HAVANA HEATS UP: So "Dirty Dancing: Havana Nights" isn't the most indie project on the map, but it's already our favorite soon-to-be-guilty-pleasure. The Artisan/Miramax project has wrapped principal photography in Puerto Rico. As previously announced, the leads are hot young things Diego Luna ("Y Tu Mama Tambien") and Romola Garai ("Nicholas Nickleby"), joined by Sela Ward, John Slattery, Mika Boorem, Jonathan Jackson, Rene Lavan, and January Jones. The film, slated for a Valentine's Day 2004 release, is "inspired by" the 1987 original, but these young, ill-matched lovers are dancing in revolution-era Cuba instead of the ol' Kellerman's resort where Baby escaped being put in a corner.
PIMPIN' PIPPIN: Miramax did wonders with the jazz-age in the Windy City with last year's "Chicago," and now it's hoping that it can do the same with, uh, the Holy Roman Empire. The company has acquired rights to the Broadway musical "Pippin," a musical about the son of Charlemagne and his ordeals with sex, politics, and war. The Broadway version, which ran from 1972-1977, was directed and choreographed by Bob Fosse and written by Roger Hirson with music and lyrics by Stephen Schwartz.
BANKING A DEAL: New York-based indie producer/distributor CAVU Pictures announced that it has acquired worldwide rights to Ghazi Albuliwi's debut feature, "West Bank Brooklyn." The film, to hit theaters in February 2004, tells the story of Palestinian-American friends living in Brooklyn, New York. The film has played at the AFI, GenArt, Palm Beach, and Philadelphia festivals. The film will be CAVU's third theatrical release, after "Under Hellgate Bridge" and the July release "The Holy Land."

■ Data excerpts:

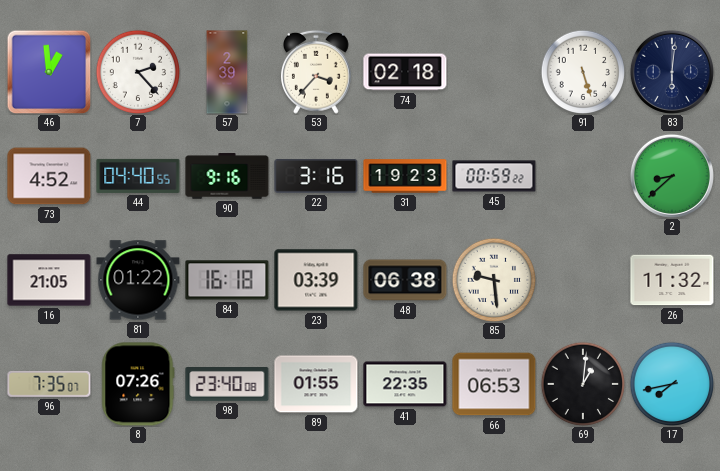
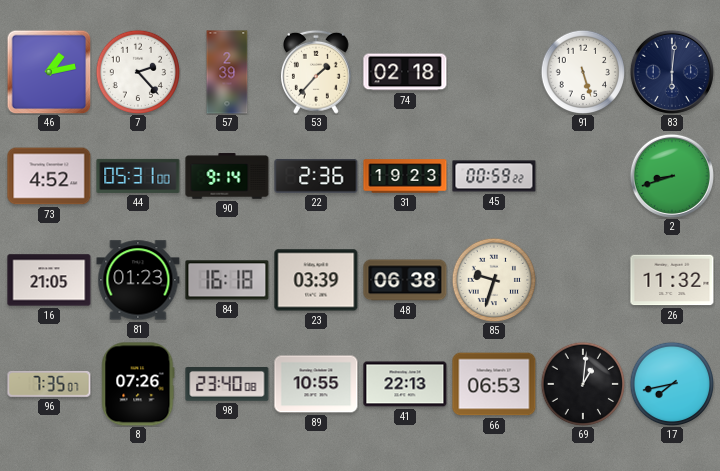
46: 12:59 -> 1:13
53: 3:37 -> 1:37
44: 04:40 -> 05:31
90: 9:16 -> 9:14
22: 3:16 -> 2:36
2: 8:38 -> 8:42
81: 01:22 -> 01:23
85: 9:29 -> 9:33
89: 01:55 -> 10:55
41: 22:35 -> 22:13
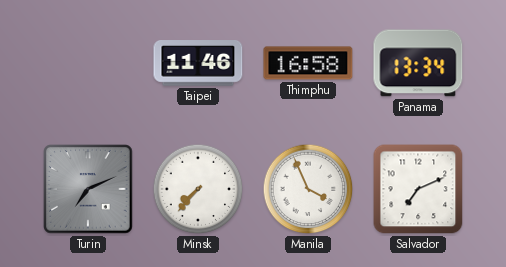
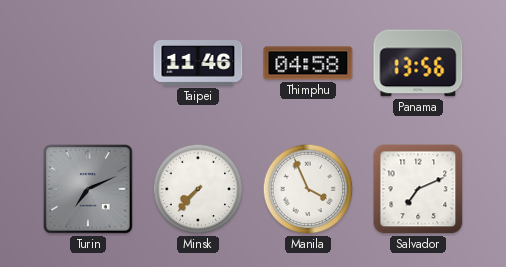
Thimphu: 16:58 -> 04:58
Panama: 13:34 -> 13:56
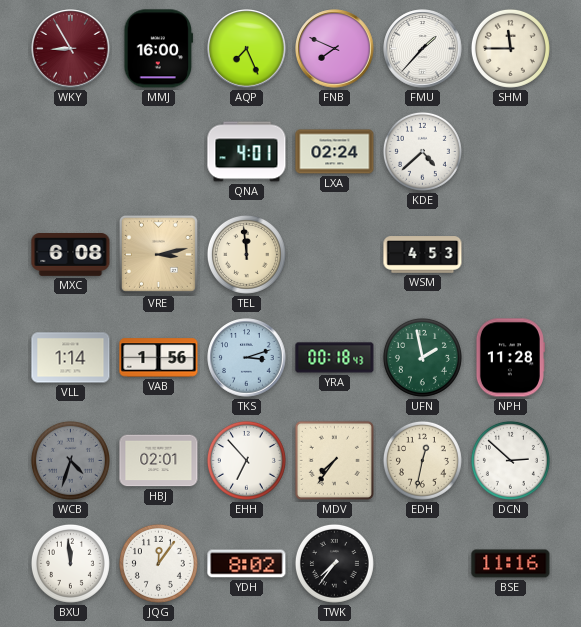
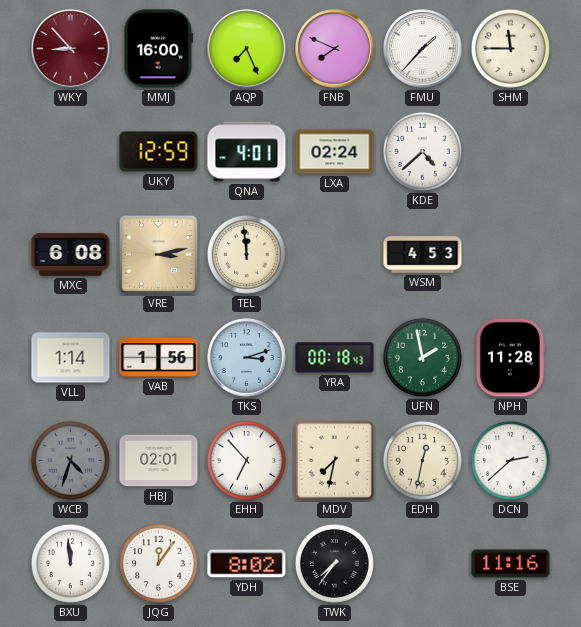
WKY: 8:55 -> 8:53
UKY: none -> 12:59
MDV: 7:36 -> 7:32
DCN: 2:52 -> 2:38
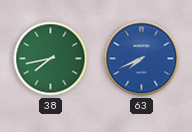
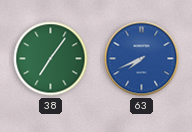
38: 7:43 -> 7:06
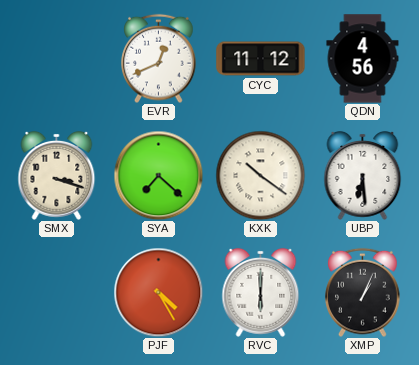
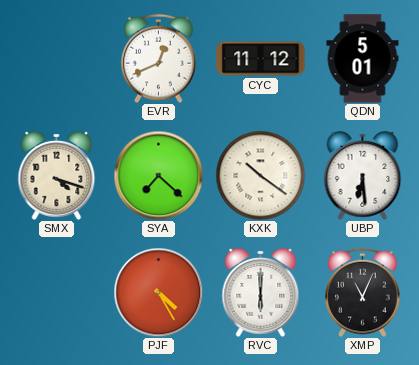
QDN: 4:56 -> 5:01
SMX: 3:18 -> 4:18
XMP: 1:04 -> 11:04
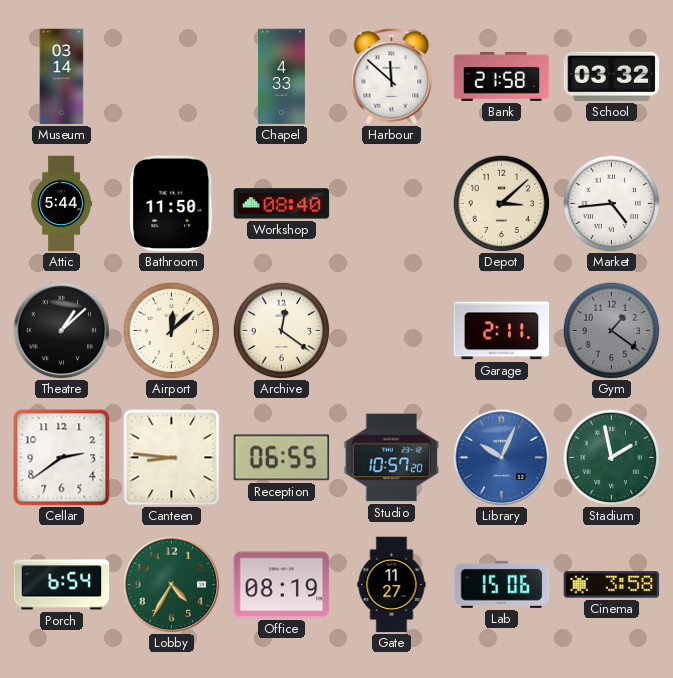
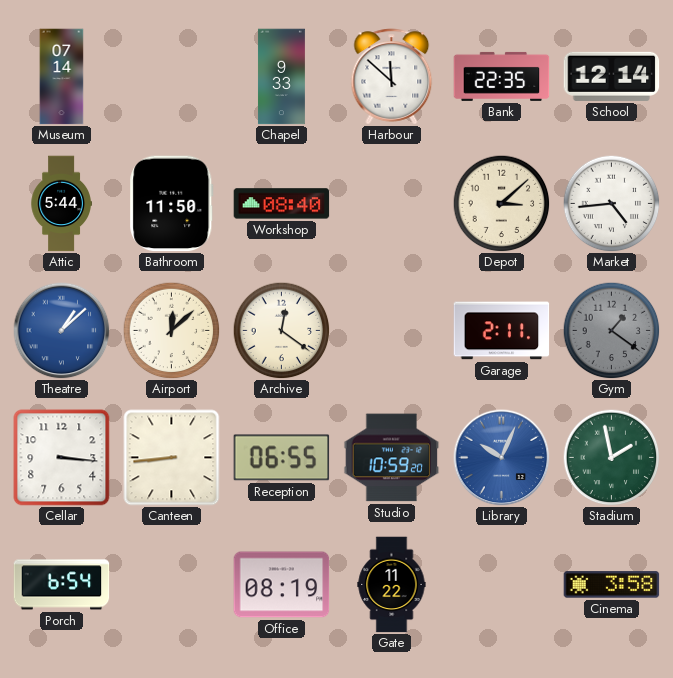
Museum: 03:14 -> 07:14
Chapel: 4:33 -> 9:33
Bank: 21:58 -> 22:35
School: 03:32 -> 12:14
Theatre dial: black -> blue
Cellar: 2:39 -> 3:16
Canteen: 8:46 -> 8:44
Studio: 10:57 -> 10:59
Lobby: 4:35 -> none
Gate: 11:27 -> 11:22
Lab: 15:06 -> none
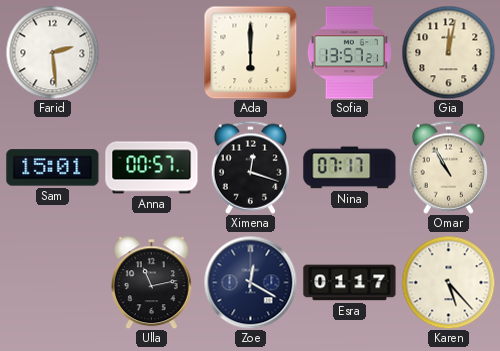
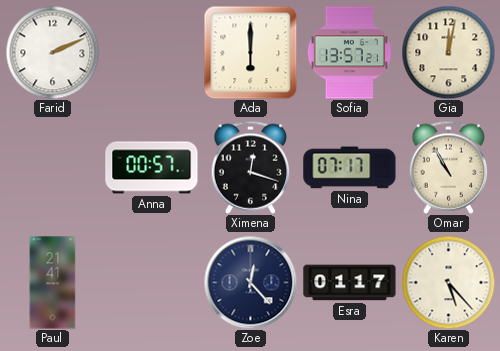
Farid: 2:29 -> 2:11
Sam: 15:01 -> none
Paul: none -> 21:41
Ulla: 11:13 -> none
Zoe: 12:20 -> 12:23
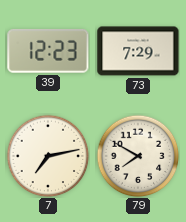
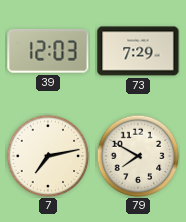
39: 12:23 -> 12:03
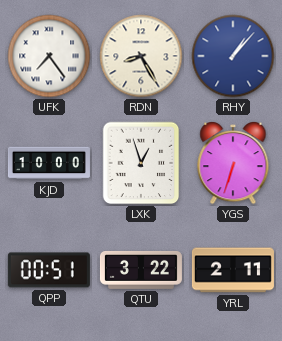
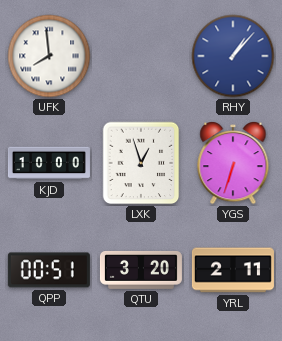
UFK: 7:24 -> 7:59
RDN: 8:25 -> none
QTU: 3:22 -> 3:20
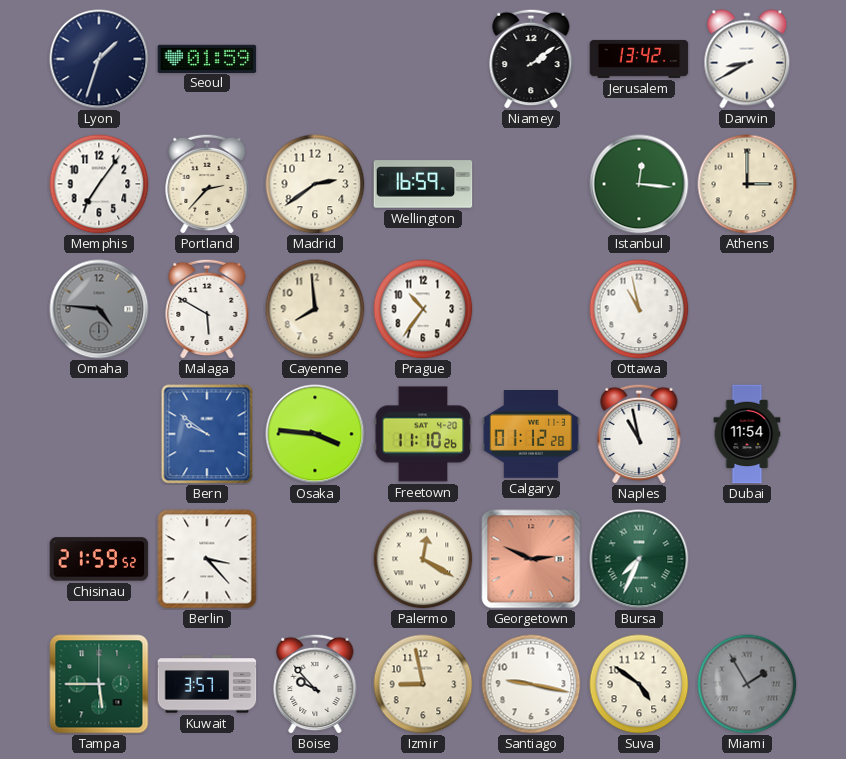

■ Exercise details:
In the film news briefs, reproduce the passage between "HAVANA HEATS UP: So" and "in a corner.", inclusive, swapping "Puerto Rico" for "Miami".

■ The answer:
HAVANA HEATS UP: So "Dirty Dancing: Havana Nights" isn't the most indie project on the map, but it's already our favorite soon-to-be-guilty-pleasure. The Artisan/Miramax project has wrapped principal photography in Miami. As previously announced, the leads are hot young things Diego Luna ("Y Tu Mama Tambien") and Romola Garai ("Nicholas Nickleby"), joined by Sela Ward, John Slattery, Mika Boorem, Jonathan Jackson, Rene Lavan, and January Jones. The film, slated for a Valentine's Day 2004 release, is "inspired by" the 1987 original, but these young, ill-matched lovers are dancing in revolution-era Cuba instead of the ol' Kellerman's resort where Baby escaped being put in a corner.